Saved data entries:

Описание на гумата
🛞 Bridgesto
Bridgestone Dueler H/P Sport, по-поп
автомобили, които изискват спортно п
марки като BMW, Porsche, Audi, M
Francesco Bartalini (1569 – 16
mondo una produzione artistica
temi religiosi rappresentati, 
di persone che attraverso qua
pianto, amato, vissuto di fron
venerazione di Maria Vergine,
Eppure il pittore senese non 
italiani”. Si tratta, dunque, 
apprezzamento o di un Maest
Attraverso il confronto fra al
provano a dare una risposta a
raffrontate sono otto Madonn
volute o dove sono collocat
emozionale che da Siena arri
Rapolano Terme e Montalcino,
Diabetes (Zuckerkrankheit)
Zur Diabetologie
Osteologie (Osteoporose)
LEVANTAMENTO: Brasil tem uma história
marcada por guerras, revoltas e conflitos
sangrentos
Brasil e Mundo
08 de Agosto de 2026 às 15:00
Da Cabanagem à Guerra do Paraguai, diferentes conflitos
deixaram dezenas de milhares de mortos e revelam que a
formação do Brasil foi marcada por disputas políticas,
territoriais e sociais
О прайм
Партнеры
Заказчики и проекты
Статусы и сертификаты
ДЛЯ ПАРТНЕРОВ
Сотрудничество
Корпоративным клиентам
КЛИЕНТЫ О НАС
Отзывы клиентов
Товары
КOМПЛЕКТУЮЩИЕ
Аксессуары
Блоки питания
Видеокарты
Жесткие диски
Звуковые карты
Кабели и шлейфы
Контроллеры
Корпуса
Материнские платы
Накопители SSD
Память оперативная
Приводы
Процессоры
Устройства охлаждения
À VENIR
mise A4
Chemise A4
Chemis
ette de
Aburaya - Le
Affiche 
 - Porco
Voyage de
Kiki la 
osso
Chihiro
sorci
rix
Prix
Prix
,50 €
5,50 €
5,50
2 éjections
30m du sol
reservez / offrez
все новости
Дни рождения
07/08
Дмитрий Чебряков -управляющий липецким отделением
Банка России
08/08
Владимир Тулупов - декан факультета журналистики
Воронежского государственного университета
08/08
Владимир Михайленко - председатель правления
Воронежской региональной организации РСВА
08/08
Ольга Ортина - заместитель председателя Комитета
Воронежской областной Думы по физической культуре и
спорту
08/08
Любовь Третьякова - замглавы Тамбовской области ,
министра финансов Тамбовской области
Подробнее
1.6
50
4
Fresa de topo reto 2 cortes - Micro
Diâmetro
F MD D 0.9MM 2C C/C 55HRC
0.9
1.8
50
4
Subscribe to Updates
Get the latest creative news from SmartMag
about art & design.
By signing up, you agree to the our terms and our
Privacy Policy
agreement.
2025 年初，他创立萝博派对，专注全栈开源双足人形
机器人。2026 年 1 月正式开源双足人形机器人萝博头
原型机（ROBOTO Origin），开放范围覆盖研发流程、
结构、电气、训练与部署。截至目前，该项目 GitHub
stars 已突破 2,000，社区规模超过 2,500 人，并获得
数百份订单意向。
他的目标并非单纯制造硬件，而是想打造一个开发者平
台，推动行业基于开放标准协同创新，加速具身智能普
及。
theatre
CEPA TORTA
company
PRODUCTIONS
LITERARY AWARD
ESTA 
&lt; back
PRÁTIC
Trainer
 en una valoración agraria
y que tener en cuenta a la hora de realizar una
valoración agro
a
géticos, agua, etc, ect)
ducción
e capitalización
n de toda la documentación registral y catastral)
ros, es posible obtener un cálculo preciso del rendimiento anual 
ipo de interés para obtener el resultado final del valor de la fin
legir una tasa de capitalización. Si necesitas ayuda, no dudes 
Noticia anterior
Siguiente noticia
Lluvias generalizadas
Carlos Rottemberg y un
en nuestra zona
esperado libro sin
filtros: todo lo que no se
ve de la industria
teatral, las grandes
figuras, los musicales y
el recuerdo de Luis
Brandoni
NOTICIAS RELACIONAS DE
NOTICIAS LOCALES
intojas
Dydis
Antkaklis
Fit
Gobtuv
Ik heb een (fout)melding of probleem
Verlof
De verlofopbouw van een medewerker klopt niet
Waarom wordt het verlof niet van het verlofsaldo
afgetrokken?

- **What is being asked**:
For the word "Brasil", count how many lines of the entries contain it; give the number and nothing more.

- **Output**:
3